The second reason is one that I consider to be political. The majority of the ECB’s governing council are still so-called “doves”, which means that they prefer an interest rate level on the low side and a monetary policy that is not too tight. An excellent example is from 8th March when the head of the Italian central bank, Ignazio Visco, issued a warning, and he also has a vote when the ECB rate is set.
Ignazio Visco sent a direct warning to the “hawks” in the governing council who argue for a tight monetary policy. It is in line with Italian members of parliament who, since the fourth quarter of last year, have been dissatisfied with the ECB’s interest rate increases.
Many economists, and participants in the financial market in general, will probably find it irresponsible if the ECB does not raise interest rates further. But the worst thing that could happen to the ECB’s credibility is if the majority in the ECB governing council decides not to let themselves be dominated by the hawks, and thus, decide not to raise interest rates.
I think the risk of such a “palace revolution” is very low right now, but the fact that the decision-makers in the governing council express themselves so divergently is remarkable. This shows that there is a growing disagreement internally among the decision-makers. Therefore, it is probably fine to have a sort of break for political reasons, and I estimate that this is also a reason why the statements on 16th March will be very balanced.
Doubling interest rates
There has been very strong marking at the top ECB level for a long time, and it is in full public view, which is worth noticing. There is no doubt that the “hawks” in the ECB have felt held down for a long time, particularly Germany and the Netherlands. Since the middle of last year, the two leading countries have regained monetary freedom by once again talking about interest rate increases.
The Dutch central bank chief, Klaas Knot, was very specific in an interview in the Financial Times on 26th December last year when the ECB, as a Christmas gift to investors, previously raised interest rates on 21st December. In the interview, Knot said that the ECB had just moved into the second half of the interest rate cycle and that he could see it peaking this summer (this year).

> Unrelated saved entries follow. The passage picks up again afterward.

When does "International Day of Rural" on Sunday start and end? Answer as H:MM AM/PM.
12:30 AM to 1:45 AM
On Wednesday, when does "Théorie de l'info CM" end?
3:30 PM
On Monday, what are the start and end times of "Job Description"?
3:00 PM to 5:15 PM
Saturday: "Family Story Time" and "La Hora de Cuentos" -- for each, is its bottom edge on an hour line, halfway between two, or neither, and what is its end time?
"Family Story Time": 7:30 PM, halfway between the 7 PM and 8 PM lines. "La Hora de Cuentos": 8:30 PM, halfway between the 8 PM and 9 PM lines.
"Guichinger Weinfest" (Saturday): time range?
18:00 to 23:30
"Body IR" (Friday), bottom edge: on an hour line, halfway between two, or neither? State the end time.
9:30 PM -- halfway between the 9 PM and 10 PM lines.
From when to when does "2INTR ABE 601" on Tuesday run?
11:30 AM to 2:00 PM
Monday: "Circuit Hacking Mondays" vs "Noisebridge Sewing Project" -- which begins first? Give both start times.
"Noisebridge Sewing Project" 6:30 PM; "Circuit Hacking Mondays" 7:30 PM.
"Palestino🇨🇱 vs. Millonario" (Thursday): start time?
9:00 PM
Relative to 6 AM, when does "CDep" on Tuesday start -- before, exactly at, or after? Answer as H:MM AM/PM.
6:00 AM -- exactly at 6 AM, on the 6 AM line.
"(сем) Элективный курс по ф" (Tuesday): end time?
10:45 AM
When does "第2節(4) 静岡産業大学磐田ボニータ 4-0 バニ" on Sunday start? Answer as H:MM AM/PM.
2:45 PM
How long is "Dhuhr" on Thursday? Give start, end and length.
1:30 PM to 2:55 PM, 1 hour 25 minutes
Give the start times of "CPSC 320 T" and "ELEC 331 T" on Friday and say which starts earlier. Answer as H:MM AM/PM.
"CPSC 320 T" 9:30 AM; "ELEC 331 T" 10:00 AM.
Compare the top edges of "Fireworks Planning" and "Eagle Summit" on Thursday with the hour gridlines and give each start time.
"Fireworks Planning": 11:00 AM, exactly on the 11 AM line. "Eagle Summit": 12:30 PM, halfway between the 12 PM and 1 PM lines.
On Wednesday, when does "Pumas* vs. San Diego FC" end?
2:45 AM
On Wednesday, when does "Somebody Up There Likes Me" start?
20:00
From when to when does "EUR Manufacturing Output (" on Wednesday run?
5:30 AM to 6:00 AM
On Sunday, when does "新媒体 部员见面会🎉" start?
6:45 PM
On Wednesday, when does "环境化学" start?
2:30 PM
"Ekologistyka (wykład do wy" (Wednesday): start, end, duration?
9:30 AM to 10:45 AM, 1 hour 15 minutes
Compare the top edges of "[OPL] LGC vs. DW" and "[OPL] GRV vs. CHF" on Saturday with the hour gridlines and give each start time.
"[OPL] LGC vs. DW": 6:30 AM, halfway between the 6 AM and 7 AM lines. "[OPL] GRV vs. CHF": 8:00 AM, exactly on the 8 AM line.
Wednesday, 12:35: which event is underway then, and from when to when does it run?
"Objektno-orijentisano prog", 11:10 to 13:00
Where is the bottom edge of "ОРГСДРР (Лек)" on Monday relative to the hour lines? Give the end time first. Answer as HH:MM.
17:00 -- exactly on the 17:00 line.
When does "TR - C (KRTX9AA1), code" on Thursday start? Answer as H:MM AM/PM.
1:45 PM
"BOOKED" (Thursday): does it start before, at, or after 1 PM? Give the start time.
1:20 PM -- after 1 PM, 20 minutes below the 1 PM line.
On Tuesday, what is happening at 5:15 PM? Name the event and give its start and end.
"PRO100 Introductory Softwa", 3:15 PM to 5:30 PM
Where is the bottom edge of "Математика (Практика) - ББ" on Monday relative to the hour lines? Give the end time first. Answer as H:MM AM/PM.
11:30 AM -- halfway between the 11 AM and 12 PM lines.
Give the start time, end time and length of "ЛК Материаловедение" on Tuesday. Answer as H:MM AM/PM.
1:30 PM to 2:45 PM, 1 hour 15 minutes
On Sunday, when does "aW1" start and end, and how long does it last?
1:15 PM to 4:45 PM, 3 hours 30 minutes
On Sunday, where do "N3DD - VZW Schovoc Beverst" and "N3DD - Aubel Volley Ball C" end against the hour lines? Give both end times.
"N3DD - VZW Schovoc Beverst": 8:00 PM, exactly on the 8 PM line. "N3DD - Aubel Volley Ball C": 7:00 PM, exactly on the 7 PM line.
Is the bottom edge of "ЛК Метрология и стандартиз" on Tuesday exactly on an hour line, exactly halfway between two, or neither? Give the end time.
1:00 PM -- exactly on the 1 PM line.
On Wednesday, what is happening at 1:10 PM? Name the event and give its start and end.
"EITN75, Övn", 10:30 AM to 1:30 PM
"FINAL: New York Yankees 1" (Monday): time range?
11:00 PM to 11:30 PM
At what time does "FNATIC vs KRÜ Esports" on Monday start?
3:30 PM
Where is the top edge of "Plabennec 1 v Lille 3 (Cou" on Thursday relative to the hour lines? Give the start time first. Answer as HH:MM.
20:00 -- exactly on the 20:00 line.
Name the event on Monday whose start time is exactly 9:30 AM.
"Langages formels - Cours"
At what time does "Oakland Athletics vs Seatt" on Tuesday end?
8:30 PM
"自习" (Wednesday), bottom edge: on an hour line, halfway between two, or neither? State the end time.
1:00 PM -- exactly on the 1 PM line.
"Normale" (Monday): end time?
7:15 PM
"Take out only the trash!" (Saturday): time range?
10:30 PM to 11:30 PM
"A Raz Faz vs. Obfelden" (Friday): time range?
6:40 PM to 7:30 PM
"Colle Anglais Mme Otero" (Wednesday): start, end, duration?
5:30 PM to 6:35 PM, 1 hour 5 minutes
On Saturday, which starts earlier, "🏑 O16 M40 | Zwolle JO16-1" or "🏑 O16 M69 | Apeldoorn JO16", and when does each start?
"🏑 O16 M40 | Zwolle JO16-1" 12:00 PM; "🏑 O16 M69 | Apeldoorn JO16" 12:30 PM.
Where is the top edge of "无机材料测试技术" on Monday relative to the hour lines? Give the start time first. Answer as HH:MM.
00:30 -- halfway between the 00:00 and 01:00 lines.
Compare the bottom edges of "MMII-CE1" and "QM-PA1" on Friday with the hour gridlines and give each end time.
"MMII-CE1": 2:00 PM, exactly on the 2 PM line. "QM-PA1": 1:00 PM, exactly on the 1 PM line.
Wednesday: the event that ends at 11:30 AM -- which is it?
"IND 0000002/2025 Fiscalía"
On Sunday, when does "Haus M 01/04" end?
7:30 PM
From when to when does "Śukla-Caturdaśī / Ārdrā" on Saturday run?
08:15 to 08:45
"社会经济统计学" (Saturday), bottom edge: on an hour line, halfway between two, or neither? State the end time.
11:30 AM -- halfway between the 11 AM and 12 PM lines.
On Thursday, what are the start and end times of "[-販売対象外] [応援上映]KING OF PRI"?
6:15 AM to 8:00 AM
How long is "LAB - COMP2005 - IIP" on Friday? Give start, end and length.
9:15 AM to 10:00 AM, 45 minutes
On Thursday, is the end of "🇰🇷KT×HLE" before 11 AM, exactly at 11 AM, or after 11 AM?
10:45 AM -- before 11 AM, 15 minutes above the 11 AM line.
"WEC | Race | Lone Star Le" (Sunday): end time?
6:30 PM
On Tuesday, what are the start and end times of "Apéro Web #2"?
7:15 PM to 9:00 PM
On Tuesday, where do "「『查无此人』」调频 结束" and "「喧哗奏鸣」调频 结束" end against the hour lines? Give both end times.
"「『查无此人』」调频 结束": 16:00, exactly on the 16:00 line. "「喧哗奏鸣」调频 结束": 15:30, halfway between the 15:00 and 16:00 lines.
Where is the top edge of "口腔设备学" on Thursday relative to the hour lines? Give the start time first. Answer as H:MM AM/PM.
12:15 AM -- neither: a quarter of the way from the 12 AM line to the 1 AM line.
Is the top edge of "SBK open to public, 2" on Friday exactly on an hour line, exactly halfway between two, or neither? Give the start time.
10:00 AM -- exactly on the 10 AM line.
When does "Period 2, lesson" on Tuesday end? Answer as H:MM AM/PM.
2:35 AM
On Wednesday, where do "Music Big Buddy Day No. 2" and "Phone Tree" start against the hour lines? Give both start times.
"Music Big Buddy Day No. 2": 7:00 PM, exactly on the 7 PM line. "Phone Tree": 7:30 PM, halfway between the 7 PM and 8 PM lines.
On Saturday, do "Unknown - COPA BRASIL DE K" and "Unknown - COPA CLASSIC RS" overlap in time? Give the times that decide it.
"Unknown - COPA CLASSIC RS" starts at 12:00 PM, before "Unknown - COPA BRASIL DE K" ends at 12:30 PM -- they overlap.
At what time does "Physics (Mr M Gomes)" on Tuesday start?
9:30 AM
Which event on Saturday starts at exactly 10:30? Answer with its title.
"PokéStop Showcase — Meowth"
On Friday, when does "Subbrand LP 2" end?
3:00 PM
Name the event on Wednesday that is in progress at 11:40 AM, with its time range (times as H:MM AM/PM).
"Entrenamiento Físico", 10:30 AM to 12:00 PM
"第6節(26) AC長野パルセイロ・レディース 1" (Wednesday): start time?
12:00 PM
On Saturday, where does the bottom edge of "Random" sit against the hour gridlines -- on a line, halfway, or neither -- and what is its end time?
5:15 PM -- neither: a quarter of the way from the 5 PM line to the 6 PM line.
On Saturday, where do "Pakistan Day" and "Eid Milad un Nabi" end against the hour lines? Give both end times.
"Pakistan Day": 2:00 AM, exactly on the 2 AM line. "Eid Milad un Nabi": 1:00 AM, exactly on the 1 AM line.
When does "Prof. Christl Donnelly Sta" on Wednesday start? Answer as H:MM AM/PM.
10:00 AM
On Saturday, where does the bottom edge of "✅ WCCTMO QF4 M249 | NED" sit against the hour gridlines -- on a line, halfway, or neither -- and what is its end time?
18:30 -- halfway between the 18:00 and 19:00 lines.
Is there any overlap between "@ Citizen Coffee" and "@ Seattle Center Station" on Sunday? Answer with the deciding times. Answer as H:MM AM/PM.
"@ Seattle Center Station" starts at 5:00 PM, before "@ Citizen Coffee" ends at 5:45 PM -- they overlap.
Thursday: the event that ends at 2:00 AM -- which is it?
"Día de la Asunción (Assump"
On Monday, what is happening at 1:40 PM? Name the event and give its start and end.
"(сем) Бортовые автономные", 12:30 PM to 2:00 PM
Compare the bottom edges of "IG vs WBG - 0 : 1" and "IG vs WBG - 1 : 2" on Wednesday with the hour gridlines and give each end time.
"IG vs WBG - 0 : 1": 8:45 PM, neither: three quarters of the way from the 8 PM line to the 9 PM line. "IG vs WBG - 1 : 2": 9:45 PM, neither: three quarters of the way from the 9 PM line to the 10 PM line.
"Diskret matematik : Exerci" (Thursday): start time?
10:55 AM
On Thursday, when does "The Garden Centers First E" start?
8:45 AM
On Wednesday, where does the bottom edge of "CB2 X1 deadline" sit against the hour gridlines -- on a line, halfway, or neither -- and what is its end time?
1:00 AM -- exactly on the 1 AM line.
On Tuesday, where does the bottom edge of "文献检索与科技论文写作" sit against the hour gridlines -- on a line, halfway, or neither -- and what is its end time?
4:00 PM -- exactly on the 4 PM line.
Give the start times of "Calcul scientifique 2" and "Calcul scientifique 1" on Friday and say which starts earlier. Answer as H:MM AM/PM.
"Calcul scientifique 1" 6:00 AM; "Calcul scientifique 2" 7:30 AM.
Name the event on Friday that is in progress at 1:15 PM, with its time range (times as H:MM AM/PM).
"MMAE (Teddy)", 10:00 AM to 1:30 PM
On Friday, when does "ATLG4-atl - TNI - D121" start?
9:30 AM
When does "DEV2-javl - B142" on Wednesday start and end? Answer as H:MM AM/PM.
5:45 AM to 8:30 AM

Any prediction can be adjusted over time according to developments, but it looks like a doubling of the interest rate as it was on 21st December – that it is very close to 5 percent for lending at the ECB (graph one), and thus 4.50 percent for deposits. I can safely say that it is above the current market expectations, and will probably disturb the European stock markets if the development goes that far. But what I give even more focus on is whether the yield curve will continue to invert. Will it become even steeper with the high end of the curve in the one- to two-year maturity (graph two)?
It expresses that investors believe inflation will, at some point, fall sharply, and an inverse yield curve usually expresses a market expectation of a coming recession. It will probably come, but regardless, I would put my money on Knot’s “double down” on interest rates, as the most likely scenario for the next 3 to 4 months.